The Court of Appeal dismissed the appeal. The Court of Appeal held that the firm was not entitled to avoid the terms of its own CFA by seeking to rely on an implied duty of good faith on the clients' part, not to settle the claim on terms that meant the firm had no entitlement to their costs. The CFA was not a "relational contract" and no duty of good faith was implied.

Applying the usual test for implied terms, the court found that an implied term of good faith was not so obvious here that it went without saying, and the retainer and the CFA worked perfectly coherently without one. There was no relevant distinction between a CFA and an ordinary retainer to justify the inclusion of a duty of good faith in the former and not the latter. The firm argued that the retainer was a "relational" contract and that there was therefore an implied term of good faith.

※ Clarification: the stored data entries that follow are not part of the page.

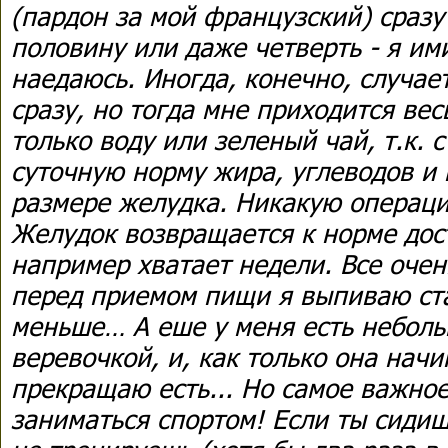
(пардон за мой французский) сразу
половину или даже четверть - я им
наедаюсь. Иногда, конечно, случает
сразу, но тогда мне приходится ве
только воду или зеленый чай, т.к. 
суточную норму жира, углеводов и 
размере желудка. Никакую операци
Желудок возвращается к норме дос
например хватает недели. Все очен
перед приемом пищи я выпиваю ст
меньше… А еше у меня есть неболь
веревочкой, и, как только она начи
прекращаю есть... Но самое важное
заниматься спортом! Если ты сидиш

As the judge commented “there has been something of an avalanche of claimants in recent years trying to show that the contract into which they seek to imply the term is a relational contract, thereby bringing with it the implied obligation of good faith. Only a relatively few have succeeded”. The judge went on to say, “the elusive concept of good faith should not be used to avoid orthodox and clear principles of English contract law”.

In the instant case, the [implied] term is not so obvious that it goes without saying. It was not necessary for the retainer to work and was, in fact, thought to be counter to some of the express terms of the retainer. Running through the list of factors identified in Bates v the Post Office [2019] (http://www.trglaw.com/news280.html) as being indicative of a relational contract, by way of a “sense check rather than a series of statutory requirements”, there was no guarantee that the CFA would be a long-term contract. The firm's lack of remuneration was a result of the CFA, not of any lack of integrity on the clients' part. There was no commitment to collaboration. There was no high degree of communication and no expectation of loyalty from the clients; this was an ordinary retainer of a solicitor under a CFA. The firm had chosen to tie its prospects of recovering its costs to its assessment of the clients' prospects of success. Nobody had ever suggested before that CFAs were relational contracts or that the client owed the solicitor a duty of good faith under a CFA.

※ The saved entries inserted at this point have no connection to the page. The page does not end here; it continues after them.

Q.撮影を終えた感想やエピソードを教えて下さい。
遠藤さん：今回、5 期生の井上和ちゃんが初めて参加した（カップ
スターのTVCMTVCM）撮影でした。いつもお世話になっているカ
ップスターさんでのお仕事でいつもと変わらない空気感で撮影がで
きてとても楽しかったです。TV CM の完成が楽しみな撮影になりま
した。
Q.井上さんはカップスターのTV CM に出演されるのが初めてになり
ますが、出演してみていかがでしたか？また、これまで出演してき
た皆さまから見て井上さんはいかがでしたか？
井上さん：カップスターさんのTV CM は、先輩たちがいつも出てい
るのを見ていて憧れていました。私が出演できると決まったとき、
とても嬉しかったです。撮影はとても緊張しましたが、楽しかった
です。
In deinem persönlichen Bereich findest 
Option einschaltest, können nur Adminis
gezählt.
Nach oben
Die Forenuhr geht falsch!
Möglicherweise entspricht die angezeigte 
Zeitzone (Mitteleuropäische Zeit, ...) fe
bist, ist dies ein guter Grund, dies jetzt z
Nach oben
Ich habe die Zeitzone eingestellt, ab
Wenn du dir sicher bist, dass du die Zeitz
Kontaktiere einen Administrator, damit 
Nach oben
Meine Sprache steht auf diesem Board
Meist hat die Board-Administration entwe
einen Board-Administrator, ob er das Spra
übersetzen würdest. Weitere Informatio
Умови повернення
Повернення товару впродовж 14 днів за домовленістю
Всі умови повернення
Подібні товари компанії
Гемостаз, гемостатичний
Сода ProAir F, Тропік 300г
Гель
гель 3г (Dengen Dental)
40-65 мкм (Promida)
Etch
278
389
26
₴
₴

Even if there was an implied obligation of good faith in respect of the settlement of the underlying claim, the firm had no prospect of establishing a breach of duty arising out of that settlement. It was not arguable that the clients were in breach of such a duty of good faith for choosing a settlement which was better for them than for the firm. That stance demonstrated the potential conflict of interest that could arise under a CFA between the client and solicitor.